A University Health Network researcher is compiling a database that shows the relationships between various protein samples in order to identify potential treatments for cancer.

The project makes use of an IBM eServer p595 supercomputer along with IBM WebSphere and DB2 data management software valued at more than $2.5 million under IBM’s Shared University Grant program. Led by the University Health Network’s (UHN) Dr. Igor Jurisica, it will also involve collaboration with Big Blue’s T.J. Watson research centre in New York state. The bulk of the work is taking place at the Life Sciences Centre in the recently opened Medical and Research Sciences (MaRS) building in Toronto.

Jurisica said the supercomputer will be grappling with interactions of around 50,000 human protein samples and about 330,000 proteins from other animals. The proteins are plotted like nodes on a graph, which are then analyzed to look for substantial similarities and differences. This could help improve the care given to those who contract ovarian, colon and prostate cancer, he said. The high-performance IT equipment is necessary in part because the complexity, as well as the volume of data renders it invisible on traditional systems, he said.

“Even on multi-core computers, (coming up with an analysis and predictions) can take months,” he said. “We’re trying to come up with heuristics that will give reasonably approximate answers. Even if you’re using large high-resolution displays, however, you cannot really effectively display a graph on your screen with 50,000 edges and several tens of thousands of nodes. You would basically see a black box.”

Don Aldridge, IBM Canada‘s general manager for Higher Education, Research and Life Sciences, said the company has been working with Jurisic since he was a graduate student at the University of Toronto. His track record there, as well as his involvement with IBM’s Centre for Advanced Studies (CAS), ensures Big Blue is making a sound investment, he said. This is the third grant IBM has given Jurisic and his team.

“There’s a certain amount of enlightened self-interest involved,” Aldridge said, “because we have folks who are specifically looking at the intersection of biology and computer science.”

Jurisic said the compute requirements of his work surpass expectations very quickly, which makes it hard to forecast what the team should be spending on over time. When he first got involved in protein crystallography in 1998, for example, they didn’t realize how the number of proteins to be screened and analyzed would exponentially increase.

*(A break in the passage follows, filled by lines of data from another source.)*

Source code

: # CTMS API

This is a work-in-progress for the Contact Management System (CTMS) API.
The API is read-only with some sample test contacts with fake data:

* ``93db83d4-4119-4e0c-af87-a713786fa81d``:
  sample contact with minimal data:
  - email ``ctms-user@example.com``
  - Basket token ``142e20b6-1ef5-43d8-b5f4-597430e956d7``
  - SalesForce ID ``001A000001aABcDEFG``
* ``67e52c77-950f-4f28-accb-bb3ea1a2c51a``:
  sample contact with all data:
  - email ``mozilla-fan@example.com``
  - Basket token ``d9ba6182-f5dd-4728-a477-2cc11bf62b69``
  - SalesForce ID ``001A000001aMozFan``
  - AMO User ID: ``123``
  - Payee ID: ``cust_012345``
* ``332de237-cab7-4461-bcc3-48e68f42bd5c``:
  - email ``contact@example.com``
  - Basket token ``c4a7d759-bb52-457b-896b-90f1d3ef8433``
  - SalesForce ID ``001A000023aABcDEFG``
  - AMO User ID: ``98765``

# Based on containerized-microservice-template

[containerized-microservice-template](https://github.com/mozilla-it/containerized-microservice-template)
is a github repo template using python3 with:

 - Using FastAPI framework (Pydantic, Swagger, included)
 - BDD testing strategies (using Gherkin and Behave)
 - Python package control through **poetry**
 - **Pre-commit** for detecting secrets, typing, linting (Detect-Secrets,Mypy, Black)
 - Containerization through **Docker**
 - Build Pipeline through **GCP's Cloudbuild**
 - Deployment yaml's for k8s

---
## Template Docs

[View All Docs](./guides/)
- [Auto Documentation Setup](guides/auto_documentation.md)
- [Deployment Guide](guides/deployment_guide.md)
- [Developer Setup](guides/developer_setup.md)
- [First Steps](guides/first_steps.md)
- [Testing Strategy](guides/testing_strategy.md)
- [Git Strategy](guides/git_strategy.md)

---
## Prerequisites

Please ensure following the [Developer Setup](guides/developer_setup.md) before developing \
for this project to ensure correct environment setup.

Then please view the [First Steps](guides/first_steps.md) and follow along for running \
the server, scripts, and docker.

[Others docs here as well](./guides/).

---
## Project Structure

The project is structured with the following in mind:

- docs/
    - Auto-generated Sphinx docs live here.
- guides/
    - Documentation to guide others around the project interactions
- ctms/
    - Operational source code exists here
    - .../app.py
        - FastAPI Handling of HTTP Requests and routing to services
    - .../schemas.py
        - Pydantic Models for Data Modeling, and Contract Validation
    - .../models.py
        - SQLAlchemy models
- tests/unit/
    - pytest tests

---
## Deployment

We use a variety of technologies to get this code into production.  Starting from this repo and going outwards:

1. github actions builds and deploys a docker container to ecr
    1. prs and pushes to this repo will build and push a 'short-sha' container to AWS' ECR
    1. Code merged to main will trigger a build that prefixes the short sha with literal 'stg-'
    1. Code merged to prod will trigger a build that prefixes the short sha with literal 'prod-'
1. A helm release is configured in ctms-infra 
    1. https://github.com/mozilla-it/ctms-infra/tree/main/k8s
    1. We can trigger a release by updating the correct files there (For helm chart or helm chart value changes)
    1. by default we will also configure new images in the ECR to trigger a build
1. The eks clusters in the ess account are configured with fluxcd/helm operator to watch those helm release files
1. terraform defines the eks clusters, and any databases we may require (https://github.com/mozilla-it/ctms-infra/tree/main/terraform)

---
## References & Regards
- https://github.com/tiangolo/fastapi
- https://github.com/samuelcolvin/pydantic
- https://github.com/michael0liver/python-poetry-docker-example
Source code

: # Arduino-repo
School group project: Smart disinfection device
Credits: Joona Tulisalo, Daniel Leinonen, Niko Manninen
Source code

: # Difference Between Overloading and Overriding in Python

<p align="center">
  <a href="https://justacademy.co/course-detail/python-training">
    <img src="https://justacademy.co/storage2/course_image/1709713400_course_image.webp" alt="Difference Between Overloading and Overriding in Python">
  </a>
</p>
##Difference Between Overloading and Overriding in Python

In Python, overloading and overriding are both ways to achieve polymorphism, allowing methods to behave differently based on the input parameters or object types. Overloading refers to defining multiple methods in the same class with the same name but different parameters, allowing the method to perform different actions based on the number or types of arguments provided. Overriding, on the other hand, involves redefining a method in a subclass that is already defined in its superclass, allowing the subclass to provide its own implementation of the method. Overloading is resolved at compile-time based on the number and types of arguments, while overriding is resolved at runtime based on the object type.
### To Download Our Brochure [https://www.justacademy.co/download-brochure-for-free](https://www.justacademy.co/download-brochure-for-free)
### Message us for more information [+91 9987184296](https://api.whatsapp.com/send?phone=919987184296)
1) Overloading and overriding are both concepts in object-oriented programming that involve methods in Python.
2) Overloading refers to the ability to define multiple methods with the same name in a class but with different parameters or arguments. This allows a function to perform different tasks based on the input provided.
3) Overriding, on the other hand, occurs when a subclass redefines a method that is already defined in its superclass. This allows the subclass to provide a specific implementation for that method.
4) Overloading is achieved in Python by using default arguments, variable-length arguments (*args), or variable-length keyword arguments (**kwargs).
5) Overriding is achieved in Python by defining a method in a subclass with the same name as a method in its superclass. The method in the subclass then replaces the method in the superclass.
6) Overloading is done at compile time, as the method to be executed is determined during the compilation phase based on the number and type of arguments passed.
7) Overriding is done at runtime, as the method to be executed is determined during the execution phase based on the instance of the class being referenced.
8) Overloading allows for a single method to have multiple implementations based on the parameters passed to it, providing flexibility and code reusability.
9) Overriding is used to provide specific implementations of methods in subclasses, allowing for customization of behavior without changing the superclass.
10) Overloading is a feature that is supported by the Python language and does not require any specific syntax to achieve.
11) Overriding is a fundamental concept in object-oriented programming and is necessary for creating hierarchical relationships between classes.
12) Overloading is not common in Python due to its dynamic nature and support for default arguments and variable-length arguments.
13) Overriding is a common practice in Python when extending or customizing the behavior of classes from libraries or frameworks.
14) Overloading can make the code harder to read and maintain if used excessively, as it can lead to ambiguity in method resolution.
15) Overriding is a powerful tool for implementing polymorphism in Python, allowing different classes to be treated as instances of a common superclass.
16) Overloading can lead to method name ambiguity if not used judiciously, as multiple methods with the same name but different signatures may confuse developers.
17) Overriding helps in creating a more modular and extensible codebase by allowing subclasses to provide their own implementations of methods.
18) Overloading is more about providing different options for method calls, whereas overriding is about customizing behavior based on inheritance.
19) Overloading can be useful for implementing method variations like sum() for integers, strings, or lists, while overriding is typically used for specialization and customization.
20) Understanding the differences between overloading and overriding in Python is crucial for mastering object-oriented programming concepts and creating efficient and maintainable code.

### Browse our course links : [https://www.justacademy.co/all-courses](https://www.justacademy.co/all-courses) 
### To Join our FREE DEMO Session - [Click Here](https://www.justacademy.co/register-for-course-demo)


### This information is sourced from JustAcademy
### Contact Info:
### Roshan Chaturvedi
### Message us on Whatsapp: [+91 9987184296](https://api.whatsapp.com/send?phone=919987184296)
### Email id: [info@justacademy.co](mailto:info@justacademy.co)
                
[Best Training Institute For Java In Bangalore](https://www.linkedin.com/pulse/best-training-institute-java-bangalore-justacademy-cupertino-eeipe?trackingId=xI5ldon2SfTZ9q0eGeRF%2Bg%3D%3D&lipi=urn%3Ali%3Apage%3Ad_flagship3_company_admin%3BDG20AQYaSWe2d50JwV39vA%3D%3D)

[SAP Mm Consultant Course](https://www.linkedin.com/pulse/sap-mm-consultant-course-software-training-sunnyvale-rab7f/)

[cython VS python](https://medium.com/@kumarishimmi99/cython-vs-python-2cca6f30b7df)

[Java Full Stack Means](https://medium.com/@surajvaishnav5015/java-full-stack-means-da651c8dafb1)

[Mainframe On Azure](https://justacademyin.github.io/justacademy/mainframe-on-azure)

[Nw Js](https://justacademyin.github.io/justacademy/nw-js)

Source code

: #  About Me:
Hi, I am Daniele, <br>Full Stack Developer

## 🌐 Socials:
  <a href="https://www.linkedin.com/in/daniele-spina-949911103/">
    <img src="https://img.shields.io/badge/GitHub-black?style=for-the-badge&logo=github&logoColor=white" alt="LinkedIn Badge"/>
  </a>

“You don’t want to come up with a four-year plan because we wouldn’t necessarily have the resources to build it, and by the fourth year the technology would change and we would need to adjust things accordingly,” he said. “In this case DB2 and other middleware is supporting what we’re doing from day zero and scaling with it.”

IBM has formed several other partnerships to create IT systems that would investigate cancer causes and cures, including one with Memorial Sloan-Kettering Cancer Center (MSKCC), the Molecular Profiling Institute and the CHU Sainte-Justine Research Center in Montreal.